これらの対応は、借主側の対応を考慮しながら、順を追って進めることが重要です。
第一に、貸主は借主に対して内容証明郵便を送付し、未払い賃料の支払いを求めます。
一般的には、配達証明付内容証明郵便で、「本書面到達後、○日以内に滞納賃料○○円を支払え。支払いない場合は、上記催告期間の経過をもって、本契約を当然に解除する。」等と通知します。
但し、次のステップの契約解除を行うには、不動産の賃貸借契約のように、長期間、継続的な法律関係が続くことを前提とする契約では、少々の契約違反だけでは足りません。

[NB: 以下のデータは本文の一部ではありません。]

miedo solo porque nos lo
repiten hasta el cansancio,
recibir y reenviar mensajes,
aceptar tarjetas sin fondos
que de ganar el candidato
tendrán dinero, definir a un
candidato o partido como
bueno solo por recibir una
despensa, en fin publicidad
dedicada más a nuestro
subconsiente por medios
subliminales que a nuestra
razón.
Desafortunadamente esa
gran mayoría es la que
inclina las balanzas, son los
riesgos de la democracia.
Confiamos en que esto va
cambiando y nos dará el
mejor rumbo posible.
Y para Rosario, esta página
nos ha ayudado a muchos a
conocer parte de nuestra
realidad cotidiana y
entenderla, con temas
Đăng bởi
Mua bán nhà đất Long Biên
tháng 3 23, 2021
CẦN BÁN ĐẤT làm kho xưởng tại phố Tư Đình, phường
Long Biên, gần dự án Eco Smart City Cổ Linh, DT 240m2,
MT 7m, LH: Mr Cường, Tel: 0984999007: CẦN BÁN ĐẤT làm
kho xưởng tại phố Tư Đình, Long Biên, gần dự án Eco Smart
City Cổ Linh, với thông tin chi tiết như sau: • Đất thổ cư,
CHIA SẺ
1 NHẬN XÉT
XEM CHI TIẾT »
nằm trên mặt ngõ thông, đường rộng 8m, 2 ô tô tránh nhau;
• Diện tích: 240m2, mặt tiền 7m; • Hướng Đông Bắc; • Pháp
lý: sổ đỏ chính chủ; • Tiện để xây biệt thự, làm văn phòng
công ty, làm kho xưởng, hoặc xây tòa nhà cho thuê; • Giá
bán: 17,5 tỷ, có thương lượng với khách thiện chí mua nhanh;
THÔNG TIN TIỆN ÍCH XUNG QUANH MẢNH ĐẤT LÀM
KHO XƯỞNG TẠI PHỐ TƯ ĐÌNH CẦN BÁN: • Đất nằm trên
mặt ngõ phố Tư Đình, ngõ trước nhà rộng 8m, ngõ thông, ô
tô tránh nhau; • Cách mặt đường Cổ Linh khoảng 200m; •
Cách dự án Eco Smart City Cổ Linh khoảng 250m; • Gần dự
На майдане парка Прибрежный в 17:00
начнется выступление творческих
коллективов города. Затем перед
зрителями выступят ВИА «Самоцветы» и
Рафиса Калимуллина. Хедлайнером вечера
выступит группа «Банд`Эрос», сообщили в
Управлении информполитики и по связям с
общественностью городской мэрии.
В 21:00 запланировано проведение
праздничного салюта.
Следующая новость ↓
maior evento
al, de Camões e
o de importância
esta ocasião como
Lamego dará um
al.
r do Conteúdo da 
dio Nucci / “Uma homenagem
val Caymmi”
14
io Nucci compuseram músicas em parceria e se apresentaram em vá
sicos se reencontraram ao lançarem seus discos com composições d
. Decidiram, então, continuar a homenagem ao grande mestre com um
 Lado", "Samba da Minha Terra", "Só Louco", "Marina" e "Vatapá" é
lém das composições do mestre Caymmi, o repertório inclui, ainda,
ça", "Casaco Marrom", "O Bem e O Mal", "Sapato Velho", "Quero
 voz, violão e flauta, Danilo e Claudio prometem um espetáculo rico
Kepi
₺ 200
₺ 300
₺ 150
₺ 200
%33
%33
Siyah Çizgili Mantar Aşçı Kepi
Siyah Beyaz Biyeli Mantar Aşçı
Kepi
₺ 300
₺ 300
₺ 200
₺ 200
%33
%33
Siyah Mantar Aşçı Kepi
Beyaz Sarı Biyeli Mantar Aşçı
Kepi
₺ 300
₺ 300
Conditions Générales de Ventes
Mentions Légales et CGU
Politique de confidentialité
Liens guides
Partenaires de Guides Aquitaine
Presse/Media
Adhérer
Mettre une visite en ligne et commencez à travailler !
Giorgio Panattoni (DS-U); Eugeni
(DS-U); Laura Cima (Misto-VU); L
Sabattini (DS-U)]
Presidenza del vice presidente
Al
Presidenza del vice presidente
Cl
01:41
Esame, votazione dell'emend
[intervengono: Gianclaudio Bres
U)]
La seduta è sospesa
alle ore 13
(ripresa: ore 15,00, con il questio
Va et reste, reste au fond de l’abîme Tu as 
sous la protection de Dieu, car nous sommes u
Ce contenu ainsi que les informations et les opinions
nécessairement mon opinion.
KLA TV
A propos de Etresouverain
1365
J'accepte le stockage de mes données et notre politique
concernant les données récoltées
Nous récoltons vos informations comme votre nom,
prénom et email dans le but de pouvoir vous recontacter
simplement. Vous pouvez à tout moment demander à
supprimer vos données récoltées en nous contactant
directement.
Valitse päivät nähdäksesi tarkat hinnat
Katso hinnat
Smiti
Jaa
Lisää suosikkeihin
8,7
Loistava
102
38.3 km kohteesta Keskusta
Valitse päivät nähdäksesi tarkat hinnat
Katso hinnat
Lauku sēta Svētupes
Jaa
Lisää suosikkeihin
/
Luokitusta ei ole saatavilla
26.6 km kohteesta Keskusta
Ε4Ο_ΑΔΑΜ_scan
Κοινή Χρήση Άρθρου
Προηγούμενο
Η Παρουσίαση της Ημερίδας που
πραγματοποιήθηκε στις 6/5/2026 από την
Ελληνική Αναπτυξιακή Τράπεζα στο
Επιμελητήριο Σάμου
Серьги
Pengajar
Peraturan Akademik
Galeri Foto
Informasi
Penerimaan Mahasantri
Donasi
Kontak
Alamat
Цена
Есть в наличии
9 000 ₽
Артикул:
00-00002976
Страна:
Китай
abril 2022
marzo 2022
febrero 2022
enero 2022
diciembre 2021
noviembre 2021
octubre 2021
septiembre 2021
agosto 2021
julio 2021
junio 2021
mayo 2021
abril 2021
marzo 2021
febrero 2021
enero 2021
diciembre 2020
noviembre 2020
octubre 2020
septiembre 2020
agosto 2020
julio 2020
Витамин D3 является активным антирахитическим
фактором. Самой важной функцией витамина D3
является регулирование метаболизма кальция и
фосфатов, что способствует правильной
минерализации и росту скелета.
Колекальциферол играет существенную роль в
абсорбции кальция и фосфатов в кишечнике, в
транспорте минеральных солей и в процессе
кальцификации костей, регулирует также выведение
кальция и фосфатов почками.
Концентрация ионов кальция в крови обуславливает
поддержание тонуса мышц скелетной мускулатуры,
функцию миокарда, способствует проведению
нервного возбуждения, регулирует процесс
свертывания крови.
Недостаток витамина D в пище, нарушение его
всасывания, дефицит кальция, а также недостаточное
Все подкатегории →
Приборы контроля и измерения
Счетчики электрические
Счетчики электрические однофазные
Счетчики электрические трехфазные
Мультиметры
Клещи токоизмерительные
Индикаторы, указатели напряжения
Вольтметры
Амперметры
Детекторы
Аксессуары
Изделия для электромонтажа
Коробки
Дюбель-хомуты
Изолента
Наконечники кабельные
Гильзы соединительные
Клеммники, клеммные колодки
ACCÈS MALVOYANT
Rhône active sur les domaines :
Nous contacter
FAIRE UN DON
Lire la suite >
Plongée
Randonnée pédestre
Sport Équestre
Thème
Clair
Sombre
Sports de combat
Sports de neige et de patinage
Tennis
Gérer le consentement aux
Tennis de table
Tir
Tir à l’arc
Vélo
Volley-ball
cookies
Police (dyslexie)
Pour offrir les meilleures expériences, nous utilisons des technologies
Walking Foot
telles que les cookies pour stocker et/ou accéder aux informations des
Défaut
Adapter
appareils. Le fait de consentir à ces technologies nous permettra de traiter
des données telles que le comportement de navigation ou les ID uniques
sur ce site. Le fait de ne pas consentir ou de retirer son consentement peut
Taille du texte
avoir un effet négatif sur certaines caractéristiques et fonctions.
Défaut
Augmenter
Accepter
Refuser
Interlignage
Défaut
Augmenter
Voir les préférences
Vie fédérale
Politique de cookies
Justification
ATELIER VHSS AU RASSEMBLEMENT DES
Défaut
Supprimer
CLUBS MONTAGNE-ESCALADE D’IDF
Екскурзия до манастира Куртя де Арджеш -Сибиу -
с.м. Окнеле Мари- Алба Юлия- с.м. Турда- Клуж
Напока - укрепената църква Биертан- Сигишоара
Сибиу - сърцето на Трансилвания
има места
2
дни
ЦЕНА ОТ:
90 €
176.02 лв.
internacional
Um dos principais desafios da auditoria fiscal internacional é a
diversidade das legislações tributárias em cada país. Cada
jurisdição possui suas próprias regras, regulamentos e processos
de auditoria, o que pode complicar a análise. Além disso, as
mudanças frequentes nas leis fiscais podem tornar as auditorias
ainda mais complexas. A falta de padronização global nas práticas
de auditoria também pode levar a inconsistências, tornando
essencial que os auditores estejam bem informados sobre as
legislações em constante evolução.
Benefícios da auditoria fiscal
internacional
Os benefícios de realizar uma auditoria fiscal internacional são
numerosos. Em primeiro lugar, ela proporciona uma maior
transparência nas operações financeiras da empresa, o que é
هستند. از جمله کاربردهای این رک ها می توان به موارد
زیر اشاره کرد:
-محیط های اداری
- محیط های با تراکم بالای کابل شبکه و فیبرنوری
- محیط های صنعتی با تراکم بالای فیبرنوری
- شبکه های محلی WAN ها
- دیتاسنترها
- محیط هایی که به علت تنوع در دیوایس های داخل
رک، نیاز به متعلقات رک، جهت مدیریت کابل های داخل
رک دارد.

契約解除するには、貸主と借主の信頼関係が破壊されたといえるような事情(信頼関係破壊の法理)が必要です。具体的には、少なくとも3ヶ月以上の賃料滞納に加え、支払いを催告したのに全く支払われない等、貸主と借主の信頼関係が破壊されているといえる事情が必要です。
原則的には、このように未払い賃料を請求し、次に賃貸借契約解除、明け渡し請求が認められることになりますが、事情によっては、未払い賃料の請求をしなくても契約解除ができる特約(無催告解除特約)が認められる場合があります。無催告解除特約がある場合、契約の解除通知が借主に到達すると、賃貸借契約が終了します。
但し、無催告解除特約は当然に有効とされるわけではありません。裁判例では、「催告をしなくてもあながち不合理とは認められないような事情が存する場合」にのみ有効とされます。具体的には、1ヶ月の滞納で無催告解除が出来るとされている場合でも、3ヶ月分以上の家賃の滞納がある場合等に、無催告解除が認められると考えられます。
契約を解除して、賃貸借契約が終了した以上、不動産を明け渡すよう請求することが可能です。しかし、借主が素直に応じるとは限りませんし、行方不明の場合もあります。そこで、建物明渡しを求めるとともに未払賃料を支払うよう求める訴訟を提起し、建物の明渡しと未払賃料を支払えとの判決を取得することになります。
訴訟を提起すると、「訴状」という書類が裁判所から相手方である借主のところに送達される必要があります。借主が行方不明の場合等は、「公示送達」といって、借主が最後に住んでいた住所を管轄する裁判所に公示送達の申立をすることで、訴状が借主に届いたとみなすことが可能となります。
このようにして起こした裁判によって、建物を明け渡すことと未払賃料を支払うことを内容とする判決が借主に下されることになりますが、それだけでは明け渡しを強制することはできません。別途、強制執行手続を取る必要があります。
強制執行の申立をするには、「送達証明書」(判決が賃借人に送達されたことを証明するもの)と、「執行文」を得て、建物明渡執行の申立と動産執行の申立を、建物の所在地を管轄する地方裁判所に所属する執行官あてに行います。